Data segment —
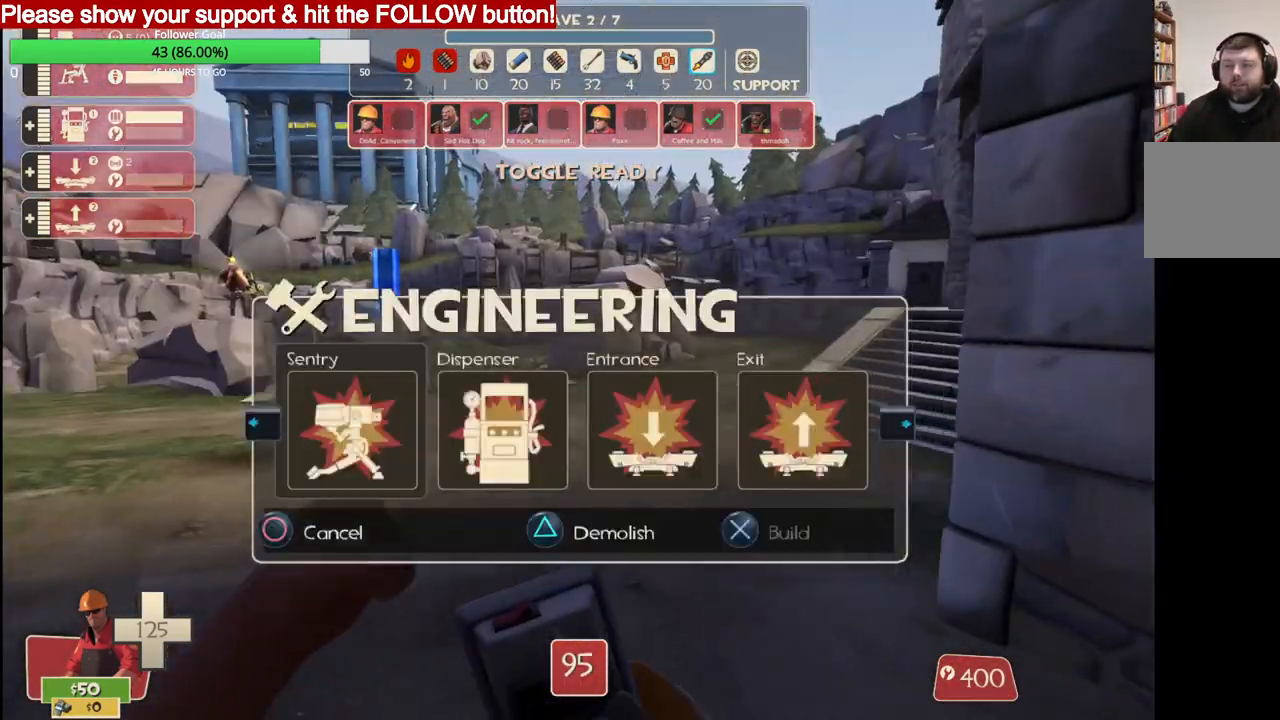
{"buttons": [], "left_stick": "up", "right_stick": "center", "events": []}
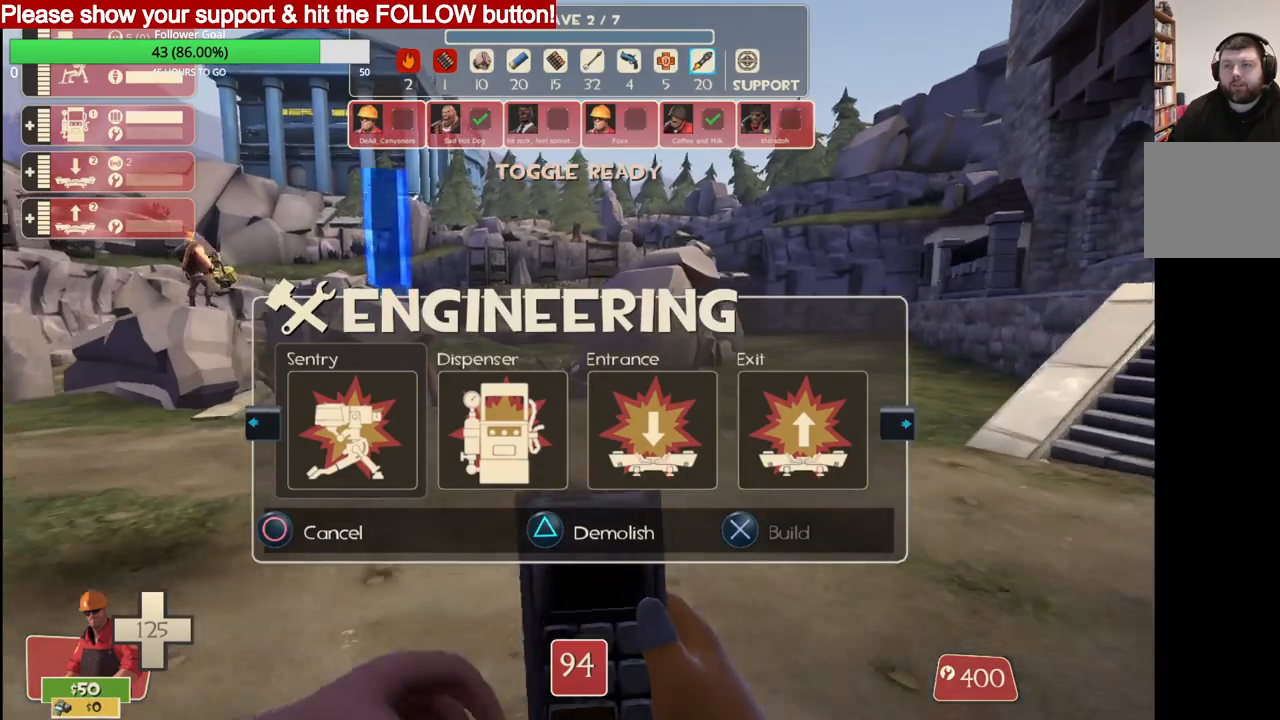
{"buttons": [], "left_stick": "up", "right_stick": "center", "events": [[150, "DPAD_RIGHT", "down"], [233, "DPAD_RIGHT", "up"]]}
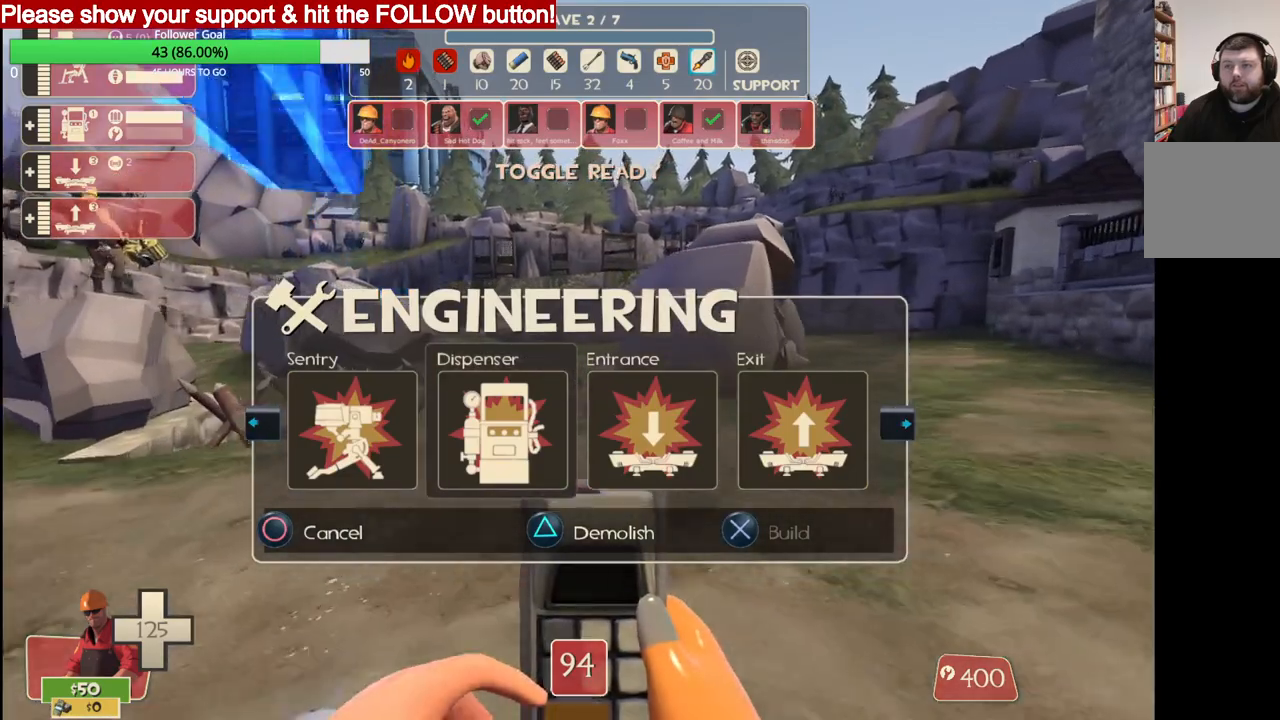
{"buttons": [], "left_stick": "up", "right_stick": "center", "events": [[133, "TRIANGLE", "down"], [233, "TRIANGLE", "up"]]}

Try it —
A faithful copy is needed: reproduce all of the data above, leaving the pictures out.

Written solution —
{"buttons": [], "left_stick": "up", "right_stick": "center", "events": []}
{"buttons": [], "left_stick": "up", "right_stick": "center", "events": [[150, "DPAD_RIGHT", "down"], [233, "DPAD_RIGHT", "up"]]}
{"buttons": [], "left_stick": "up", "right_stick": "center", "events": [[133, "TRIANGLE", "down"], [233, "TRIANGLE", "up"]]}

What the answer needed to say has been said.